EXERCISE BRIEF: Would you return the data exactly as given, except for its pictures?

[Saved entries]
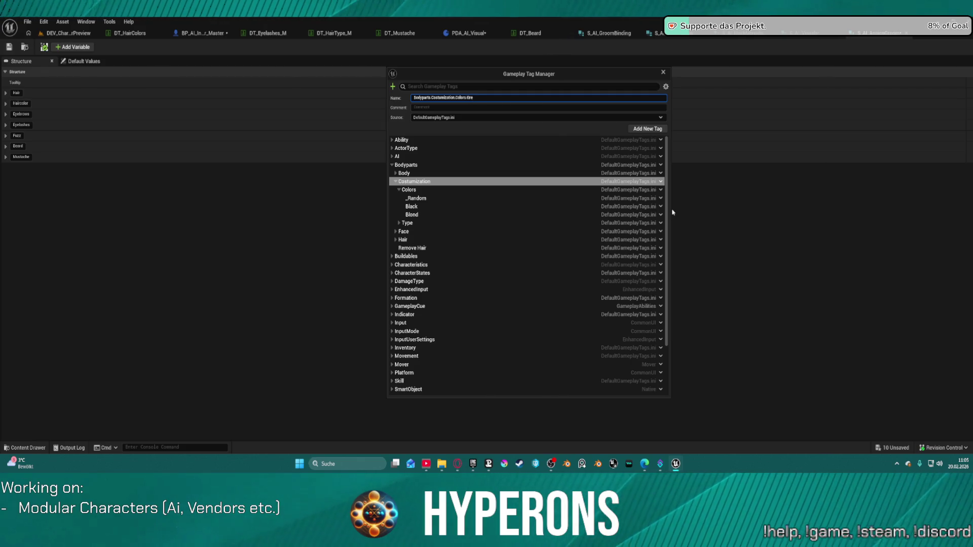
type("y")
key("Return")
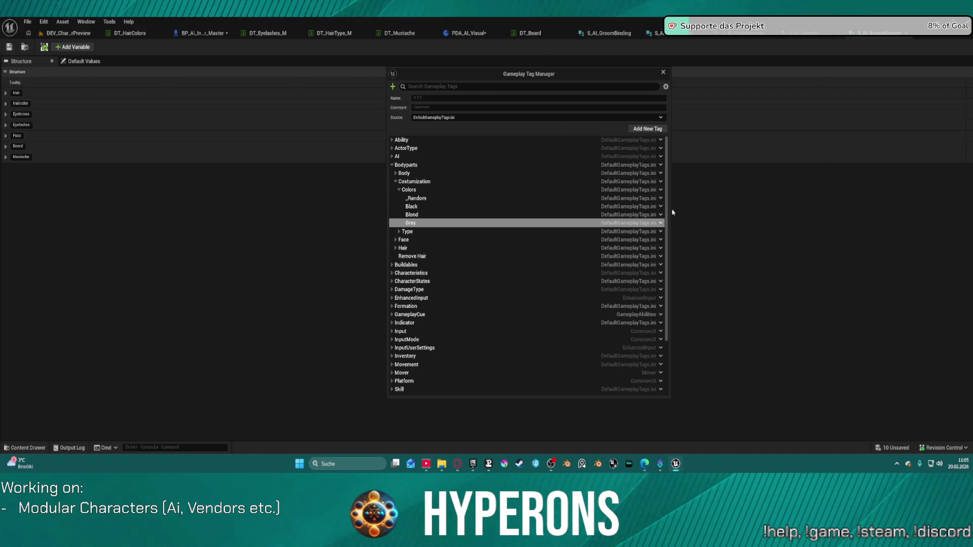
Add a DarkGrey tag under Colors.
left_click(660, 129)
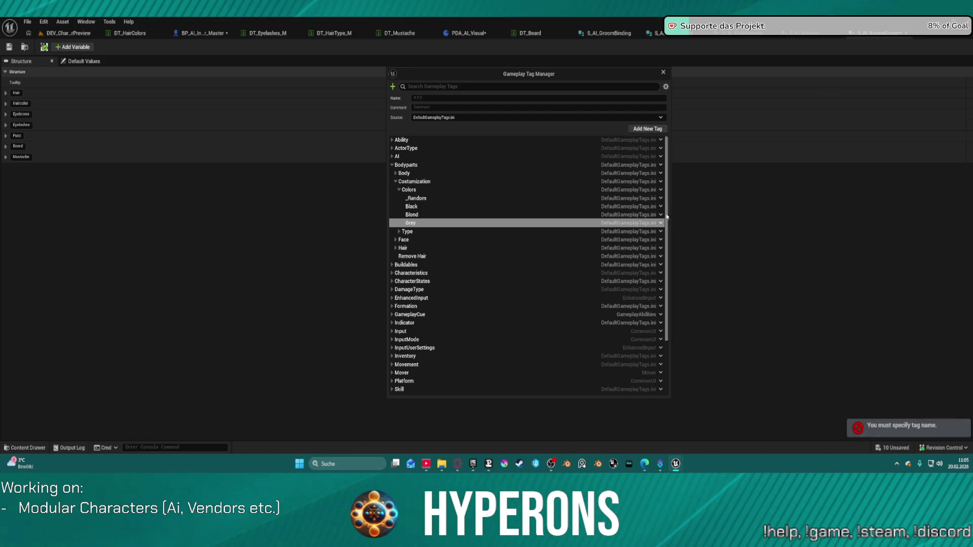
right_click(659, 185)
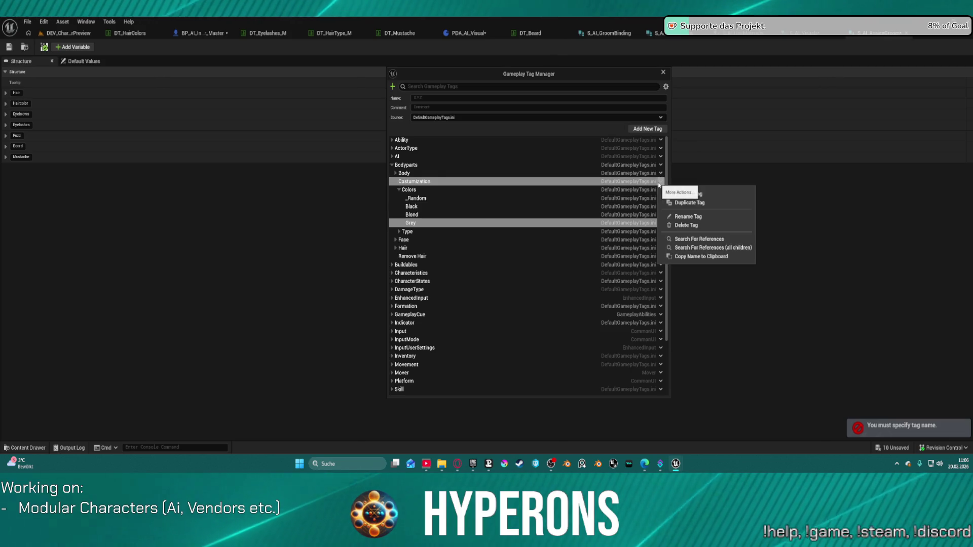
left_click(497, 191)
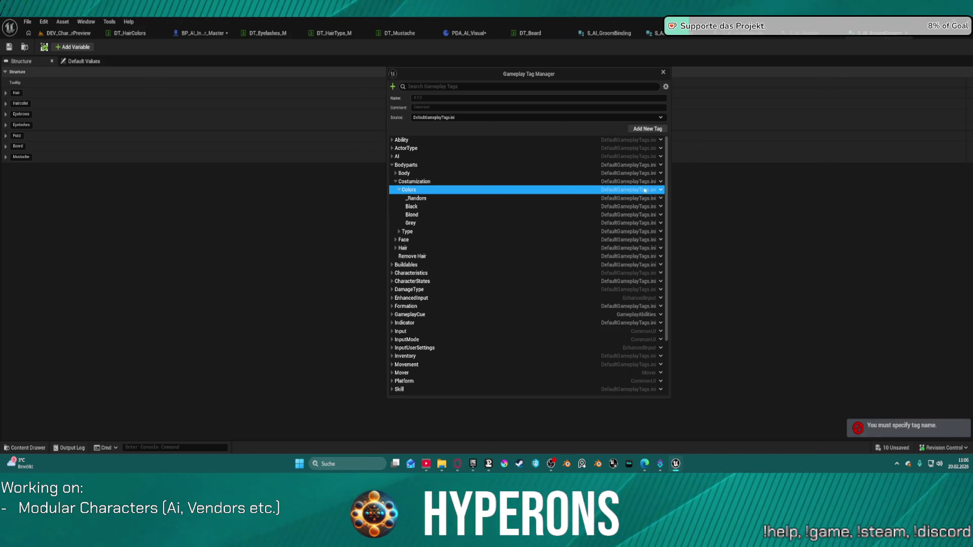
left_click(660, 190)
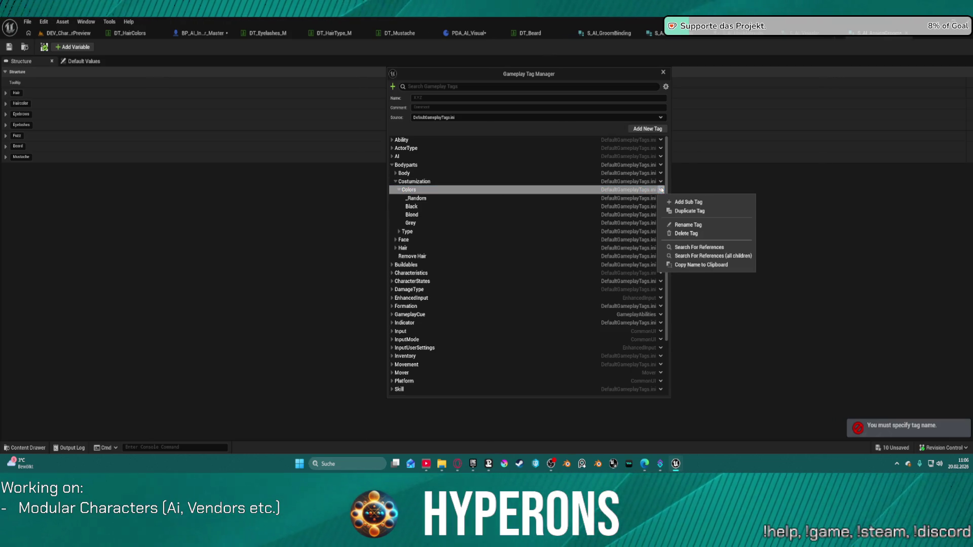
left_click(688, 201)
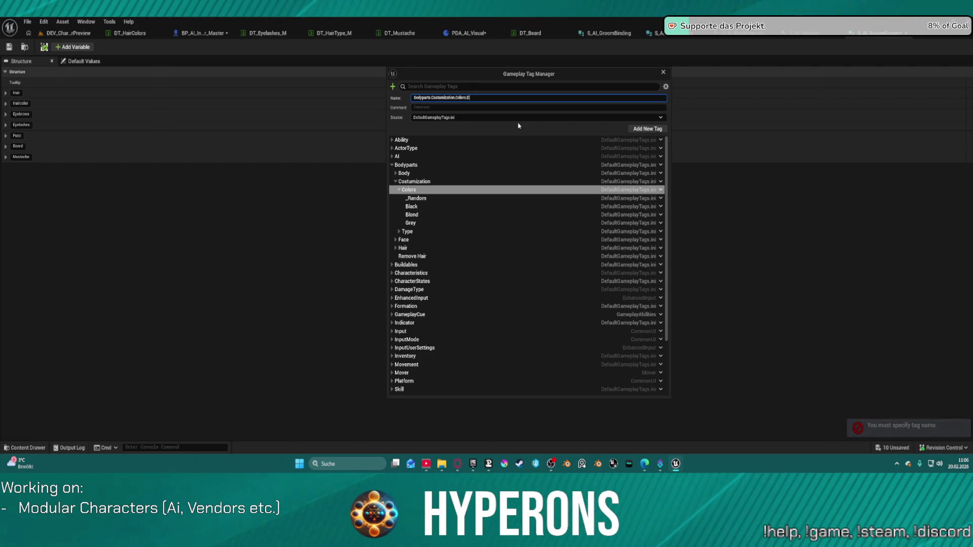
type("DarkGrey")
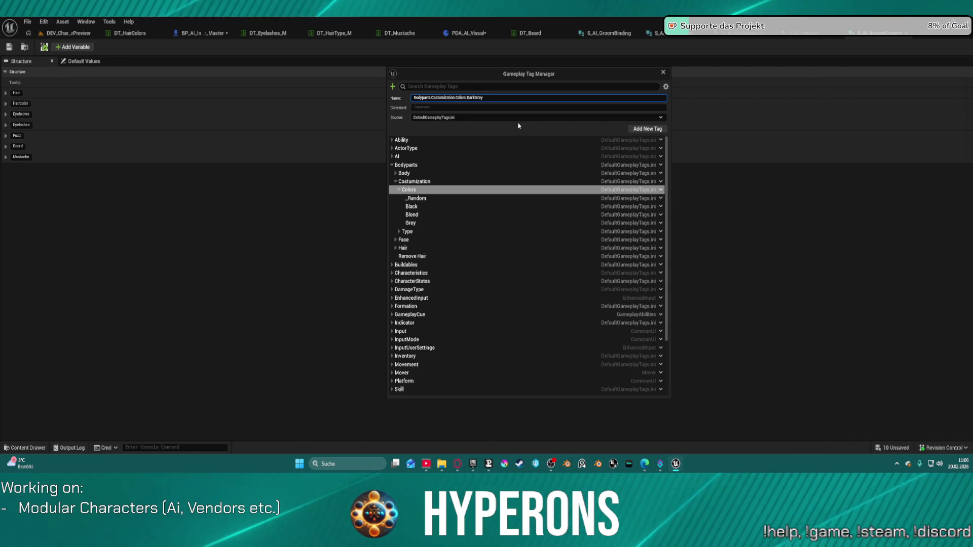
key("Return")
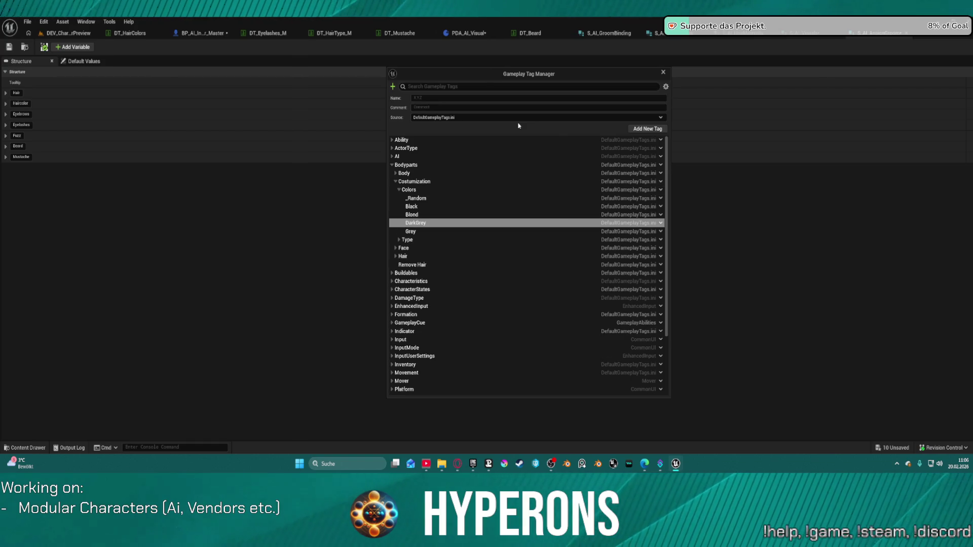
Add Pink and Brown tags under Colors.
left_click(660, 189)
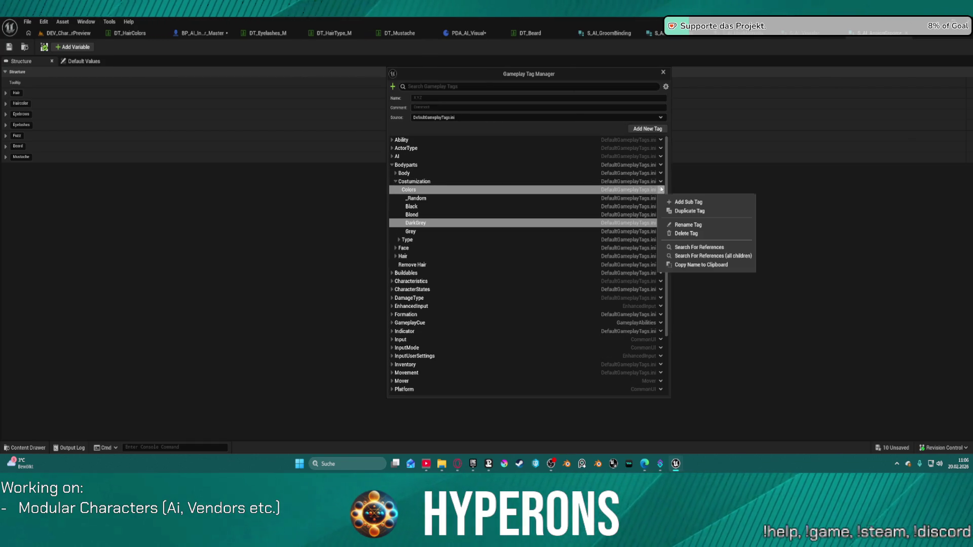
left_click(689, 203)
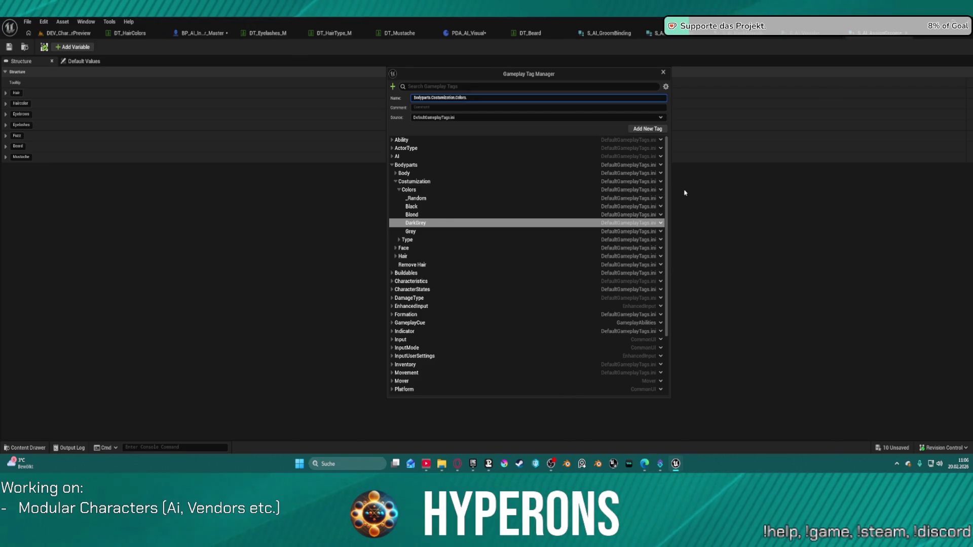
type("Pink")
key("Return")
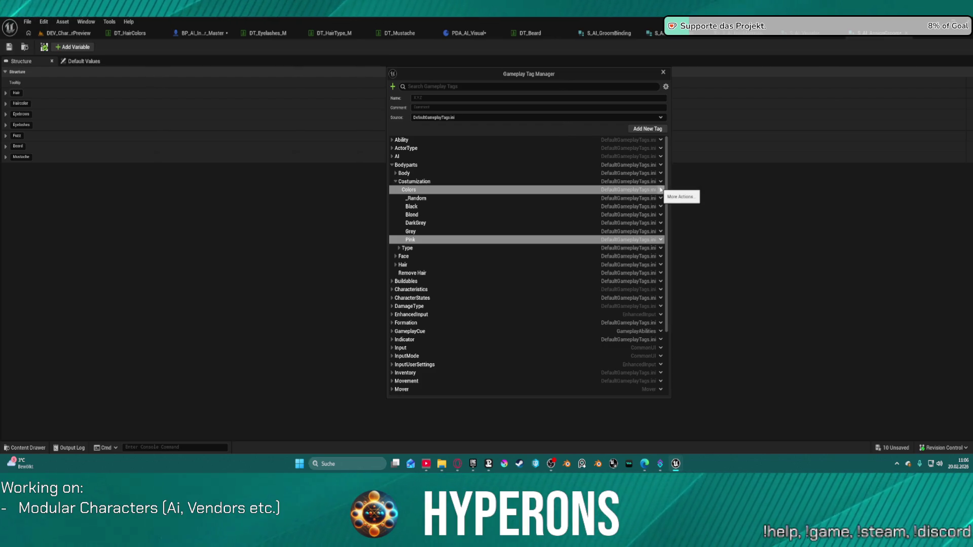
left_click(660, 189)
left_click(671, 201)
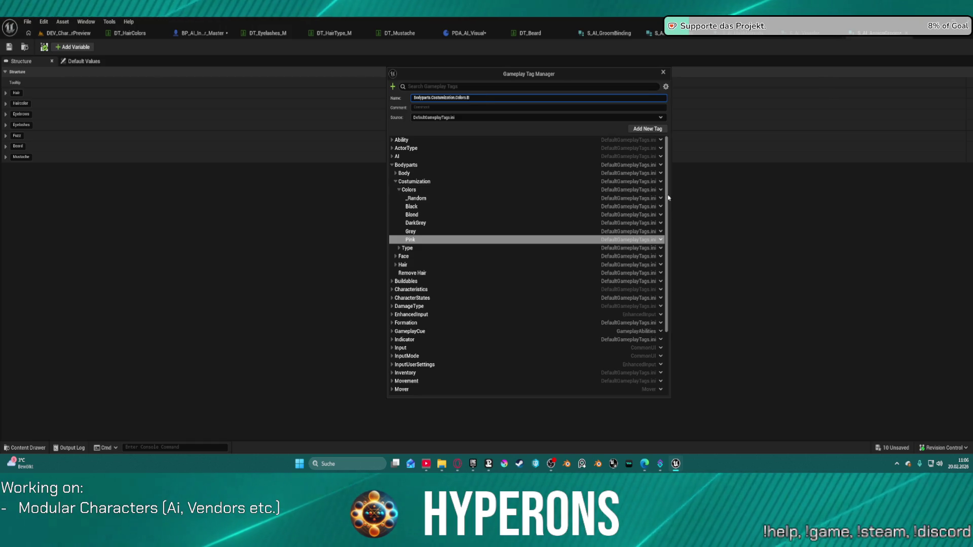
type("Brown")
key("Return")
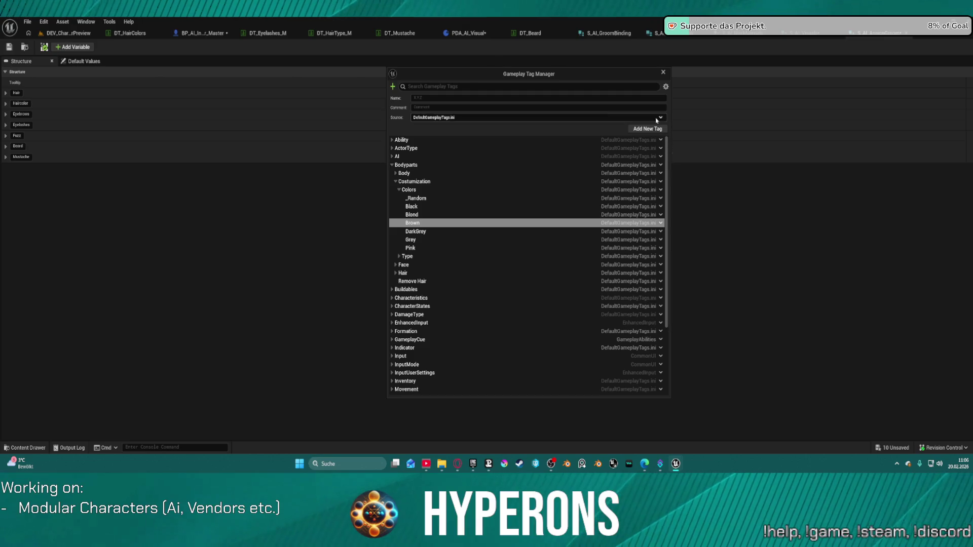
Add a LightBrown tag under Colors and rename it to fix the misspelling.
left_click(660, 190)
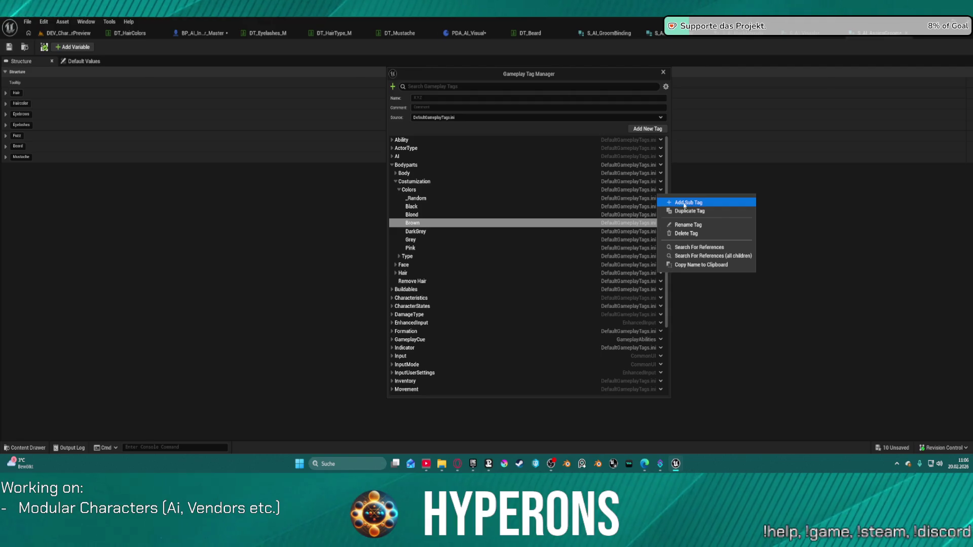
left_click(680, 202)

YOUR SOLUTION:
type("y")
key("Return")
Add a DarkGrey tag under Colors.
left_click(660, 129)
right_click(659, 185)
left_click(497, 191)
left_click(660, 190)
left_click(688, 201)
type("DarkGrey")
key("Return")
Add Pink and Brown tags under Colors.
left_click(660, 189)
left_click(689, 203)
type("Pink")
key("Return")
left_click(660, 189)
left_click(671, 201)
type("Brown")
key("Return")
Add a LightBrown tag under Colors and rename it to fix the misspelling.
left_click(660, 190)
left_click(680, 202)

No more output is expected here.